When you transcribe the data below, reproduce every line exactly and leave each picture out.

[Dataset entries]
********

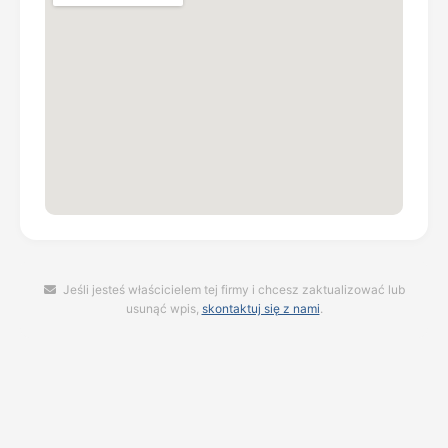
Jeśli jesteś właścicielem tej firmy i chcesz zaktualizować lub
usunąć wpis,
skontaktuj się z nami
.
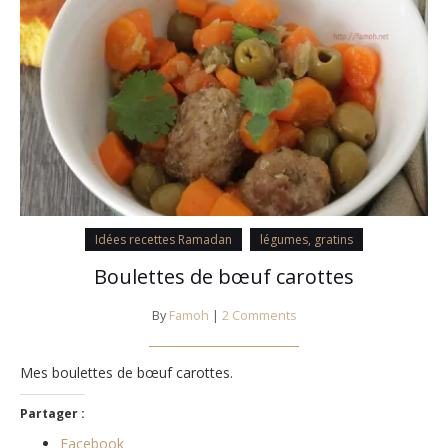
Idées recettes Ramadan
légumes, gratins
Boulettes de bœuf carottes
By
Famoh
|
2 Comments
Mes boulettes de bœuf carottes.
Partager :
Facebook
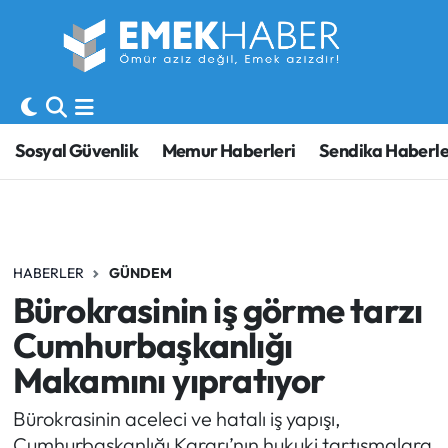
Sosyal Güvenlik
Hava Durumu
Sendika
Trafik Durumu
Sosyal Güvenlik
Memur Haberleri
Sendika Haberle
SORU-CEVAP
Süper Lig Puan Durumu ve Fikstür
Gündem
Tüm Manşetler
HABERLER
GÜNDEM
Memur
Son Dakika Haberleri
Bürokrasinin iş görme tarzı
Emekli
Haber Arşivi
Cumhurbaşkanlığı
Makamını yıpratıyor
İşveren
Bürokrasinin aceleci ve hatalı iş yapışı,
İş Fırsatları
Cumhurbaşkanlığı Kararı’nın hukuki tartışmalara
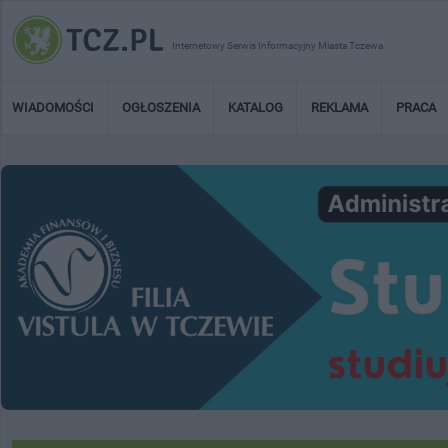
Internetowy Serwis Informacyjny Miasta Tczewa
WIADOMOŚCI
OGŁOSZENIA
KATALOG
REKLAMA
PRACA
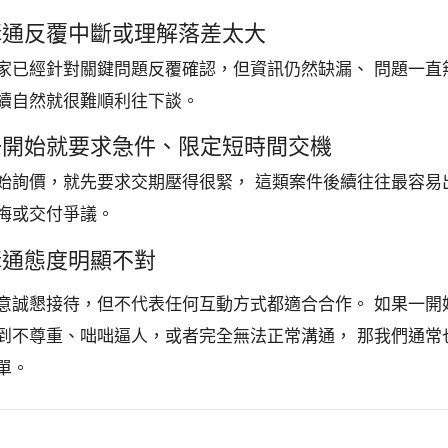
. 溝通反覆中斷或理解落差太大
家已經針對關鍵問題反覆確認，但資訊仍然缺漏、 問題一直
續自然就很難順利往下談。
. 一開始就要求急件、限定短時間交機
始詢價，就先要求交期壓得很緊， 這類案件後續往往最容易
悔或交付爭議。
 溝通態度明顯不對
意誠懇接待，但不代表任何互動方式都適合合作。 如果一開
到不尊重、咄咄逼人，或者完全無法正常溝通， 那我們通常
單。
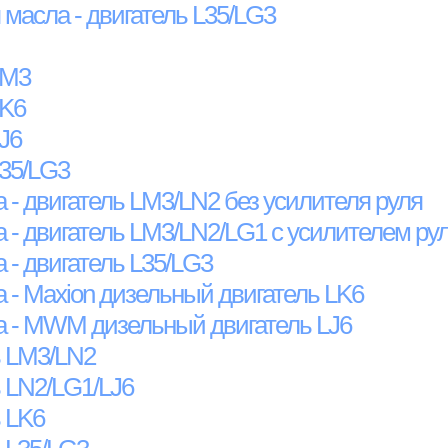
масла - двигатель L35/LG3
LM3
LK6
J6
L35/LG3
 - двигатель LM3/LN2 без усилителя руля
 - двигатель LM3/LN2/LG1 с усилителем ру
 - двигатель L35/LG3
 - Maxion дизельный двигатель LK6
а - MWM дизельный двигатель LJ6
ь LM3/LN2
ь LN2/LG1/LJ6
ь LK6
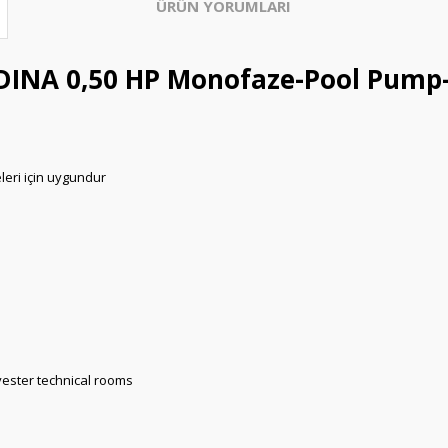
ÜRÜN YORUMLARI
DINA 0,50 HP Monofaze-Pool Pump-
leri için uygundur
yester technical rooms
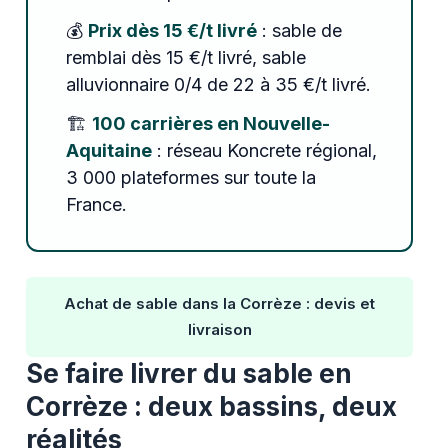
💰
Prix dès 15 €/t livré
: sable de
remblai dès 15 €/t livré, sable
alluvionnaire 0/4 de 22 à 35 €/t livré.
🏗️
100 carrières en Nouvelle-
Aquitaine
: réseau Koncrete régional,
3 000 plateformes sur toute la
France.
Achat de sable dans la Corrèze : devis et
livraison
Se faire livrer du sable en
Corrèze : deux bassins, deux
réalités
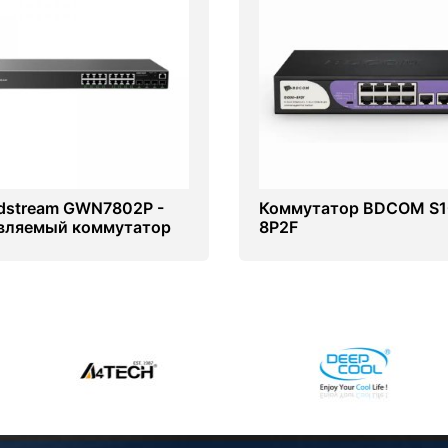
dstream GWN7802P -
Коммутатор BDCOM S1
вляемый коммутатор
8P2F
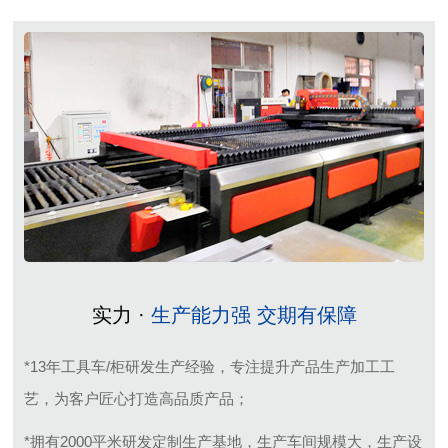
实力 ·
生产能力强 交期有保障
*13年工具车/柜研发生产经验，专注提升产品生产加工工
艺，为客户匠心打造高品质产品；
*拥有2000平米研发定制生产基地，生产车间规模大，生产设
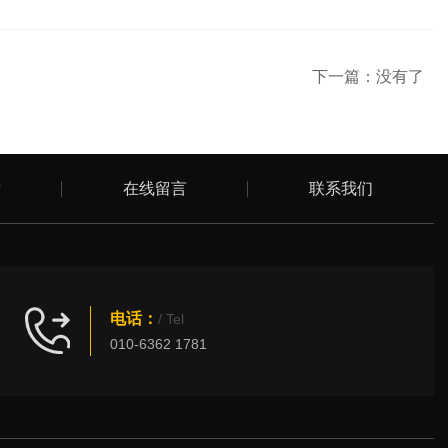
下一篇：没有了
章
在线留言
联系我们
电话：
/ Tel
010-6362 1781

********

* _Answer to the exercise_
Jeśli jesteś właścicielem tej firmy i chcesz zaktualizować lub
usunąć wpis,
skontaktuj się z nami
.
Idées recettes Ramadan
légumes, gratins
Boulettes de bœuf carottes
By
Famoh
|
2 Comments
Mes boulettes de bœuf carottes.
Partager :
Facebook
Sosyal Güvenlik
Hava Durumu
Sendika
Trafik Durumu
Sosyal Güvenlik
Memur Haberleri
Sendika Haberle
SORU-CEVAP
Süper Lig Puan Durumu ve Fikstür
Gündem
Tüm Manşetler
HABERLER
GÜNDEM
Memur
Son Dakika Haberleri
Bürokrasinin iş görme tarzı
Emekli
Haber Arşivi
Cumhurbaşkanlığı
Makamını yıpratıyor
İşveren
Bürokrasinin aceleci ve hatalı iş yapışı,
İş Fırsatları
Cumhurbaşkanlığı Kararı’nın hukuki tartışmalara
Internetowy Serwis Informacyjny Miasta Tczewa
WIADOMOŚCI
OGŁOSZENIA
KATALOG
REKLAMA
PRACA
. 溝通反覆中斷或理解落差太大
家已經針對關鍵問題反覆確認，但資訊仍然缺漏、 問題一直
續自然就很難順利往下談。
. 一開始就要求急件、限定短時間交機
始詢價，就先要求交期壓得很緊， 這類案件後續往往最容易
悔或交付爭議。
 溝通態度明顯不對
意誠懇接待，但不代表任何互動方式都適合合作。 如果一開
到不尊重、咄咄逼人，或者完全無法正常溝通， 那我們通常
單。
масла - двигатель L35/LG3
LM3
LK6
J6
L35/LG3
 - двигатель LM3/LN2 без усилителя руля
 - двигатель LM3/LN2/LG1 с усилителем ру
 - двигатель L35/LG3
 - Maxion дизельный двигатель LK6
а - MWM дизельный двигатель LJ6
ь LM3/LN2
ь LN2/LG1/LJ6
ь LK6
ÜRÜN YORUMLARI
DINA 0,50 HP Monofaze-Pool Pump-
leri için uygundur
yester technical rooms
💰
Prix dès 15 €/t livré
: sable de
remblai dès 15 €/t livré, sable
alluvionnaire 0/4 de 22 à 35 €/t livré.
🏗️
100 carrières en Nouvelle-
Aquitaine
: réseau Koncrete régional,
3 000 plateformes sur toute la
France.
Achat de sable dans la Corrèze : devis et
livraison
Se faire livrer du sable en
Corrèze : deux bassins, deux
réalités
dstream GWN7802P -
Коммутатор BDCOM S1
вляемый коммутатор
8P2F
实力 ·
生产能力强 交期有保障
*13年工具车/柜研发生产经验，专注提升产品生产加工工
艺，为客户匠心打造高品质产品；
*拥有2000平米研发定制生产基地，生产车间规模大，生产设
下一篇：没有了
章
在线留言
联系我们
电话：
/ Tel
010-6362 1781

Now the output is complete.